#### Problem to work on
Below are records to give again exactly; omit each image they contain.
○ ○ ○ ○ ○ ○ ○
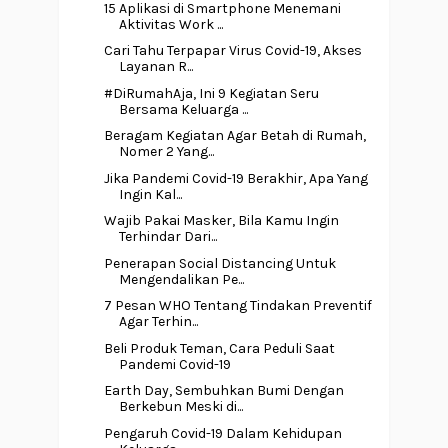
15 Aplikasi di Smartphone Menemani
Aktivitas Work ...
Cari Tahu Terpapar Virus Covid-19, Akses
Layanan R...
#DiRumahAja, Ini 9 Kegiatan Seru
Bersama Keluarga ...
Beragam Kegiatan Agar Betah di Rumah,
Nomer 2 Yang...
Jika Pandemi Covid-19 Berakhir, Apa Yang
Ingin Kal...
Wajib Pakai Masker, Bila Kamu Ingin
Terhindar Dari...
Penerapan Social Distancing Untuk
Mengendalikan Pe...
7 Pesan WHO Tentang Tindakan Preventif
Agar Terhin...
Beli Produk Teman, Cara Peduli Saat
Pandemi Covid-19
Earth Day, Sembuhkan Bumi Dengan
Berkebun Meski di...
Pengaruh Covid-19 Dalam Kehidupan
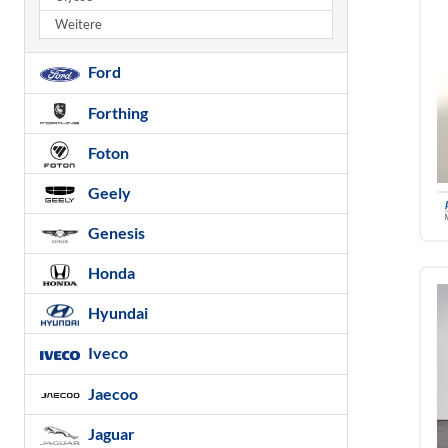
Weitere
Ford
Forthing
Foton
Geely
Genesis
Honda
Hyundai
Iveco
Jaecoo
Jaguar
○ ○ ○ ○ ○ ○ ○
#### Exercise response
15 Aplikasi di Smartphone Menemani
Aktivitas Work ...
Cari Tahu Terpapar Virus Covid-19, Akses
Layanan R...
#DiRumahAja, Ini 9 Kegiatan Seru
Bersama Keluarga ...
Beragam Kegiatan Agar Betah di Rumah,
Nomer 2 Yang...
Jika Pandemi Covid-19 Berakhir, Apa Yang
Ingin Kal...
Wajib Pakai Masker, Bila Kamu Ingin
Terhindar Dari...
Penerapan Social Distancing Untuk
Mengendalikan Pe...
7 Pesan WHO Tentang Tindakan Preventif
Agar Terhin...
Beli Produk Teman, Cara Peduli Saat
Pandemi Covid-19
Earth Day, Sembuhkan Bumi Dengan
Berkebun Meski di...
Pengaruh Covid-19 Dalam Kehidupan
Weitere
Ford
Forthing
Foton
Geely
Genesis
Honda
Hyundai
Iveco
Jaecoo
Jaguar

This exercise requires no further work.